- GIVEN RECORDS:
····················

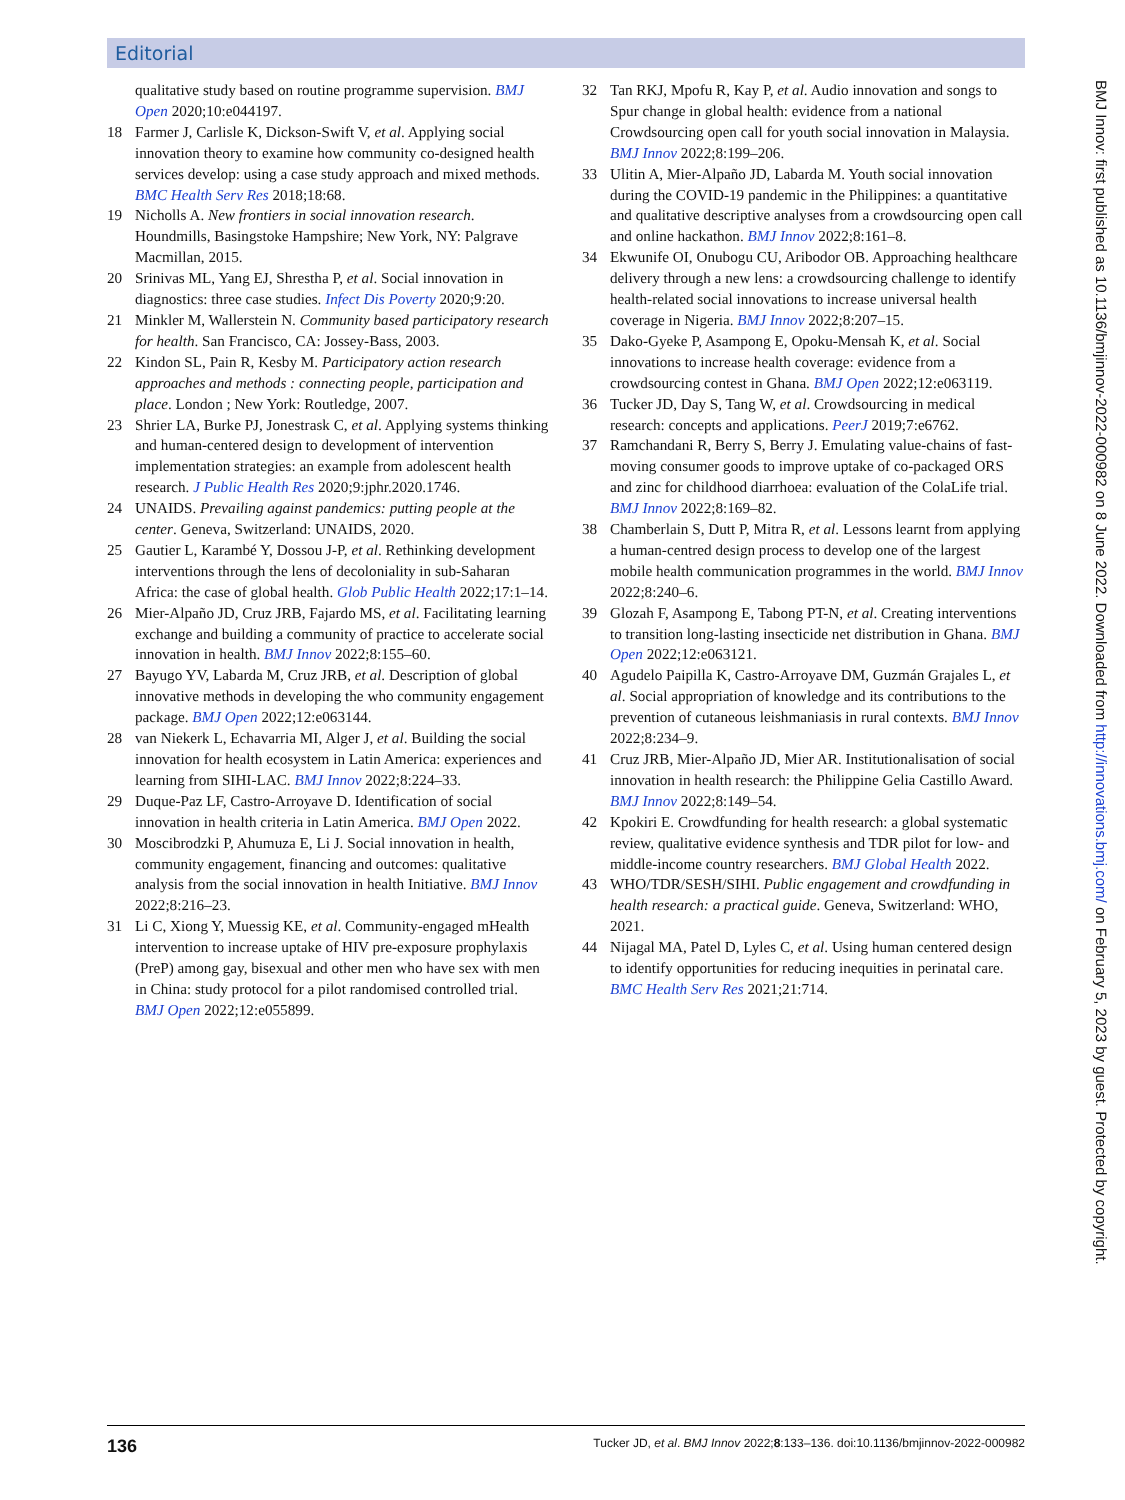Editorial
qualitative study based on routine programme supervision. BMJ Open 2020;10:e044197.
18 Farmer J, Carlisle K, Dickson-Swift V, et al. Applying social innovation theory to examine how community co-designed health services develop: using a case study approach and mixed methods. BMC Health Serv Res 2018;18:68.
19 Nicholls A. New frontiers in social innovation research. Houndmills, Basingstoke Hampshire; New York, NY: Palgrave Macmillan, 2015.
20 Srinivas ML, Yang EJ, Shrestha P, et al. Social innovation in diagnostics: three case studies. Infect Dis Poverty 2020;9:20.
21 Minkler M, Wallerstein N. Community based participatory research for health. San Francisco, CA: Jossey-Bass, 2003.
22 Kindon SL, Pain R, Kesby M. Participatory action research approaches and methods : connecting people, participation and place. London ; New York: Routledge, 2007.
23 Shrier LA, Burke PJ, Jonestrask C, et al. Applying systems thinking and human-centered design to development of intervention implementation strategies: an example from adolescent health research. J Public Health Res 2020;9:jphr.2020.1746.
24 UNAIDS. Prevailing against pandemics: putting people at the center. Geneva, Switzerland: UNAIDS, 2020.
25 Gautier L, Karambé Y, Dossou J-P, et al. Rethinking development interventions through the lens of decoloniality in sub-Saharan Africa: the case of global health. Glob Public Health 2022;17:1–14.
26 Mier-Alpaño JD, Cruz JRB, Fajardo MS, et al. Facilitating learning exchange and building a community of practice to accelerate social innovation in health. BMJ Innov 2022;8:155–60.
27 Bayugo YV, Labarda M, Cruz JRB, et al. Description of global innovative methods in developing the who community engagement package. BMJ Open 2022;12:e063144.
28 van Niekerk L, Echavarria MI, Alger J, et al. Building the social innovation for health ecosystem in Latin America: experiences and learning from SIHI-LAC. BMJ Innov 2022;8:224–33.
29 Duque-Paz LF, Castro-Arroyave D. Identification of social innovation in health criteria in Latin America. BMJ Open 2022.
30 Moscibrodzki P, Ahumuza E, Li J. Social innovation in health, community engagement, financing and outcomes: qualitative analysis from the social innovation in health Initiative. BMJ Innov 2022;8:216–23.
31 Li C, Xiong Y, Muessig KE, et al. Community-engaged mHealth intervention to increase uptake of HIV pre-exposure prophylaxis (PreP) among gay, bisexual and other men who have sex with men in China: study protocol for a pilot randomised controlled trial. BMJ Open 2022;12:e055899.
32 Tan RKJ, Mpofu R, Kay P, et al. Audio innovation and songs to Spur change in global health: evidence from a national Crowdsourcing open call for youth social innovation in Malaysia. BMJ Innov 2022;8:199–206.
33 Ulitin A, Mier-Alpaño JD, Labarda M. Youth social innovation during the COVID-19 pandemic in the Philippines: a quantitative and qualitative descriptive analyses from a crowdsourcing open call and online hackathon. BMJ Innov 2022;8:161–8.
34 Ekwunife OI, Onubogu CU, Aribodor OB. Approaching healthcare delivery through a new lens: a crowdsourcing challenge to identify health-related social innovations to increase universal health coverage in Nigeria. BMJ Innov 2022;8:207–15.
35 Dako-Gyeke P, Asampong E, Opoku-Mensah K, et al. Social innovations to increase health coverage: evidence from a crowdsourcing contest in Ghana. BMJ Open 2022;12:e063119.
36 Tucker JD, Day S, Tang W, et al. Crowdsourcing in medical research: concepts and applications. PeerJ 2019;7:e6762.
37 Ramchandani R, Berry S, Berry J. Emulating value-chains of fast-moving consumer goods to improve uptake of co-packaged ORS and zinc for childhood diarrhoea: evaluation of the ColaLife trial. BMJ Innov 2022;8:169–82.
38 Chamberlain S, Dutt P, Mitra R, et al. Lessons learnt from applying a human-centred design process to develop one of the largest mobile health communication programmes in the world. BMJ Innov 2022;8:240–6.
39 Glozah F, Asampong E, Tabong PT-N, et al. Creating interventions to transition long-lasting insecticide net distribution in Ghana. BMJ Open 2022;12:e063121.
40 Agudelo Paipilla K, Castro-Arroyave DM, Guzmán Grajales L, et al. Social appropriation of knowledge and its contributions to the prevention of cutaneous leishmaniasis in rural contexts. BMJ Innov 2022;8:234–9.
41 Cruz JRB, Mier-Alpaño JD, Mier AR. Institutionalisation of social innovation in health research: the Philippine Gelia Castillo Award. BMJ Innov 2022;8:149–54.
42 Kpokiri E. Crowdfunding for health research: a global systematic review, qualitative evidence synthesis and TDR pilot for low- and middle-income country researchers. BMJ Global Health 2022.
43 WHO/TDR/SESH/SIHI. Public engagement and crowdfunding in health research: a practical guide. Geneva, Switzerland: WHO, 2021.
44 Nijagal MA, Patel D, Lyles C, et al. Using human centered design to identify opportunities for reducing inequities in perinatal care. BMC Health Serv Res 2021;21:714.
BMJ Innov: first published as 10.1136/bmjinnov-2022-000982 on 8 June 2022. Downloaded from http://innovations.bmj.com/ on February 5, 2023 by guest. Protected by copyright.
136 Tucker JD, et al. BMJ Innov 2022;8:133–136. doi:10.1136/bmjinnov-2022-000982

····················

- WHAT IS EXPECTED: Using the records above, set down exactly the lines from the one with "24 UNAIDS. Prevailing" through the one with "30 Moscibrodzki P, Ahumuza", inclusive, and nothing more.

- ANSWER TO THE EXERCISE:
24 UNAIDS. Prevailing against pandemics: putting people at the center. Geneva, Switzerland: UNAIDS, 2020.
25 Gautier L, Karambé Y, Dossou J-P, et al. Rethinking development interventions through the lens of decoloniality in sub-Saharan Africa: the case of global health. Glob Public Health 2022;17:1–14.
26 Mier-Alpaño JD, Cruz JRB, Fajardo MS, et al. Facilitating learning exchange and building a community of practice to accelerate social innovation in health. BMJ Innov 2022;8:155–60.
27 Bayugo YV, Labarda M, Cruz JRB, et al. Description of global innovative methods in developing the who community engagement package. BMJ Open 2022;12:e063144.
28 van Niekerk L, Echavarria MI, Alger J, et al. Building the social innovation for health ecosystem in Latin America: experiences and learning from SIHI-LAC. BMJ Innov 2022;8:224–33.
29 Duque-Paz LF, Castro-Arroyave D. Identification of social innovation in health criteria in Latin America. BMJ Open 2022.
30 Moscibrodzki P, Ahumuza E, Li J. Social innovation in health, community engagement, financing and outcomes: qualitative analysis from the social innovation in health Initiative. BMJ Innov 2022;8:216–23.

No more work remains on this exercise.